Top of Given data

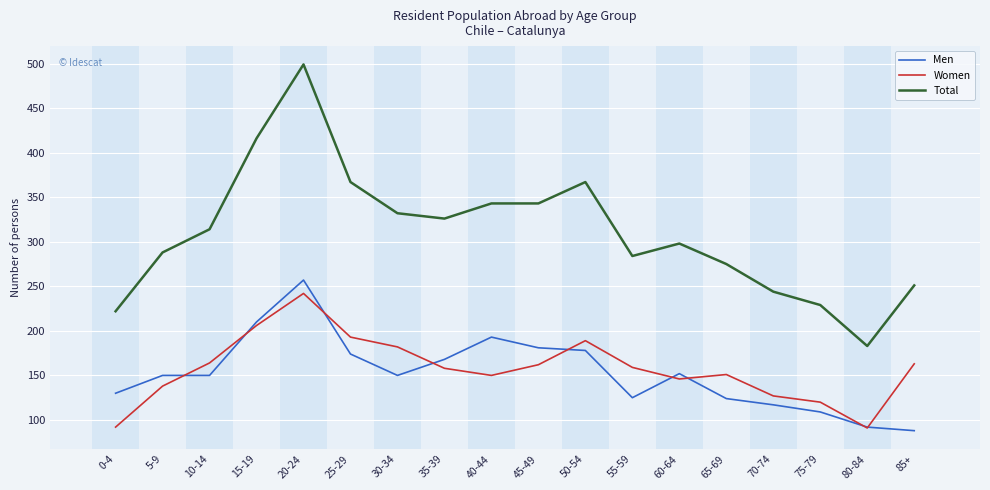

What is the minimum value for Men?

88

Bottom of Given data
Top of Given data

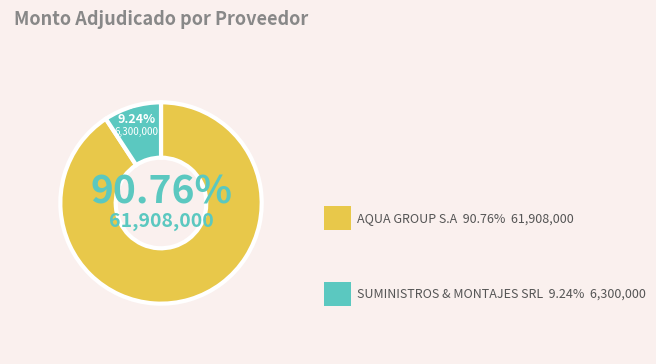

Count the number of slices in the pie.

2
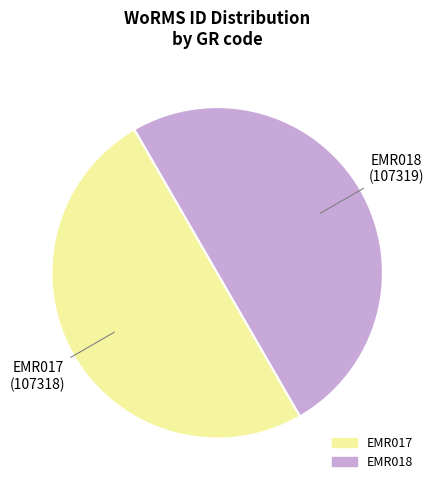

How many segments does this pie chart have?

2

Bottom of Given data
Top of Given data

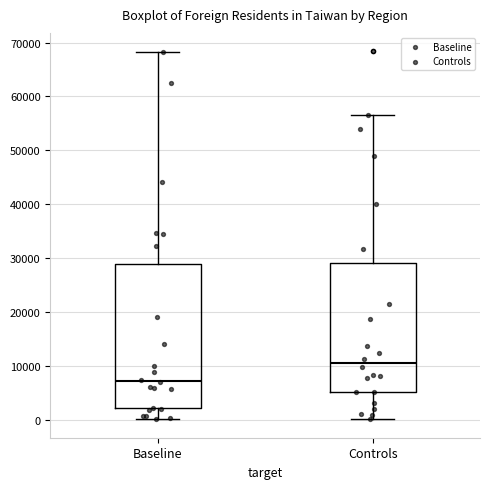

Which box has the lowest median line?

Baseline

Bottom of Given data

Exercise prompt:
Rewrite the lines from the one containing "Count the number of slices in the pie." through the one containing "How many segments does this pie chart have?", replacing "pie" with "donut" and leaving everything else unchanged. Omit the pictures from your answer.

Output of the exercise:
Count the number of slices in the donut.

2

How many segments does this donut chart have?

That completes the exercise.